Revue Sources

On ne cesse de fantasmer sur le « temps », expression équivoque à souhait dans notre langue. Le temps qui court ou qui s’envole n’est pas celui qu’il fait aujourd’hui ou fera demain. La météo ne se prédit pas au chronomètre. Il y a des temps forts et donc aussi des temps faibles, des temps pleins et des temps vides. Les uns et les autres ne se mesurent pas en secondes, mais en intensité. Flambées furtives, les plus importants inaugurent de nouvelles ères. Ainsi, les chrétiens conviennent-ils que la naissance de Jésus – à la « plénitude des temps » – est le moment le plus fort de leur l’histoire, même si l’événement parut anodin aux contemporains de l’enfant de Bethléem.

Rien ne sert de compter nos années si on ne se soucie pas de leur donner du poids.

Ceci dit, le temps n’est que la mesure du mouvement. On ne parle de durée quantifiée qu’en présence d’êtres mobiles. Même les glaciers bougent. Leurs progressions ou retraits peuvent donc faire l’objet d’une datation. L’univers tout entier est en mouvement. Ses déplacements permettent aux astro-physiciens de déterminer les étapes de son expansion. Seule, l’éternité de Dieu, immobile et immuable, échappe au temps. Nous venons au monde et nous nous envolons. Naissance et mort, croissance et déclin imprègnent nos existences fugaces et celles de nos civilisations.

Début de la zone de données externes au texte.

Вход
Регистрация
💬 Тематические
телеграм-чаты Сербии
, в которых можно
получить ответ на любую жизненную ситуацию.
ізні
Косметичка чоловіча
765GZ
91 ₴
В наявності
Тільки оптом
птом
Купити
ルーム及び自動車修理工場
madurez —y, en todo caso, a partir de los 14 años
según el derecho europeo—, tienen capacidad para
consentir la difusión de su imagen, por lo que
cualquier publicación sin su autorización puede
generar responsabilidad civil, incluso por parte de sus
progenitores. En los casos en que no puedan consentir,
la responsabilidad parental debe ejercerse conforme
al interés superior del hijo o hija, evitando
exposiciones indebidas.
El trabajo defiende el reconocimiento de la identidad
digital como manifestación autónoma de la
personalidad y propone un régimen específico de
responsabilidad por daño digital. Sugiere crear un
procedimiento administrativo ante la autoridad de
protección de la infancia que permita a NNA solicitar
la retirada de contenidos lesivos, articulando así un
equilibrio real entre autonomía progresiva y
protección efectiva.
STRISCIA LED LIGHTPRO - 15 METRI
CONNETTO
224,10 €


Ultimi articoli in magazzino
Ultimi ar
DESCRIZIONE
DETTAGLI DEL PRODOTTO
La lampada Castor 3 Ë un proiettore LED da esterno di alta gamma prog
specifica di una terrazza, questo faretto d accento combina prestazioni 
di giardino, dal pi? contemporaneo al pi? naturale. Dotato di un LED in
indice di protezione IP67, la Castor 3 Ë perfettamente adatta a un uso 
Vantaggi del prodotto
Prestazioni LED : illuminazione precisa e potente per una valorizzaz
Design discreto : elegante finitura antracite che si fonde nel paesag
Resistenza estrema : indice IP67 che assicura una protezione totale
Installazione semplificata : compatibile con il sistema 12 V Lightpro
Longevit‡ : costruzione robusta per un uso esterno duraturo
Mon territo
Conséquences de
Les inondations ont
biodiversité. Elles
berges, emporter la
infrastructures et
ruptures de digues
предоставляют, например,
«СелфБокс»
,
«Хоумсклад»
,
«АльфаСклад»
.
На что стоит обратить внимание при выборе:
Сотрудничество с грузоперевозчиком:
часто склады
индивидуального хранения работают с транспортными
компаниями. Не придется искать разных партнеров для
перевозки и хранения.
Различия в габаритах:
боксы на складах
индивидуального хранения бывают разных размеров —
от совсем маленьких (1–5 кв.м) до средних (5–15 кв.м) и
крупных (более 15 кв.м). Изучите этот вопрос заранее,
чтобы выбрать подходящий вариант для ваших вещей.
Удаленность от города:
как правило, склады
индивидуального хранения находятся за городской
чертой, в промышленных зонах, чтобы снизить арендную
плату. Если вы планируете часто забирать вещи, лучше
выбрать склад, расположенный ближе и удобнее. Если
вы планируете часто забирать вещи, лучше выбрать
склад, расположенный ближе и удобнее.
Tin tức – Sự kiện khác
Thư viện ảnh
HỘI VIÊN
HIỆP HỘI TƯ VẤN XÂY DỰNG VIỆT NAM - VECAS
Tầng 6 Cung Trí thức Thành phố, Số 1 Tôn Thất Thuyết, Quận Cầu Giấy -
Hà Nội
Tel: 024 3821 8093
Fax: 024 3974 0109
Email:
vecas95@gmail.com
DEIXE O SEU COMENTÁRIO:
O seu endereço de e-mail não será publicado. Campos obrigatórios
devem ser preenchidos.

Ne confondons pas cependant l’être contingent et temporaire avec la mesure qui le jauge. Il est assez plaisant de constater comment les humains fêtent ou cachent leurs anniversaires. Une périodicité qui les émeut davantage que le statut réel de leur santé. Ils adorent ou redoutent la mesure de leurs années, mais négligent ce qu’elle doit mesurer. Rien n’est plus relatif et dérisoire que le compte chiffré de nos vies. Pendant des siècles, les humains ont fixé leur date de naissance en fonction des souverains régnant à leur époque. Et même des famines qui frappaient leur territoire. Quant à nous, nous nous réglons prosaïquement sur l’Observatoire chronométrique de Neuchâtel! D’autres, plus réalistes, affirment qu’ils ont l’âge de leurs artères ou la jeunesse de leur cœur. Une jauge qui, pour être moins précise, est plus proche de la réalité. Rien ne sert de compter nos années si on ne se soucie pas de leur donner du poids.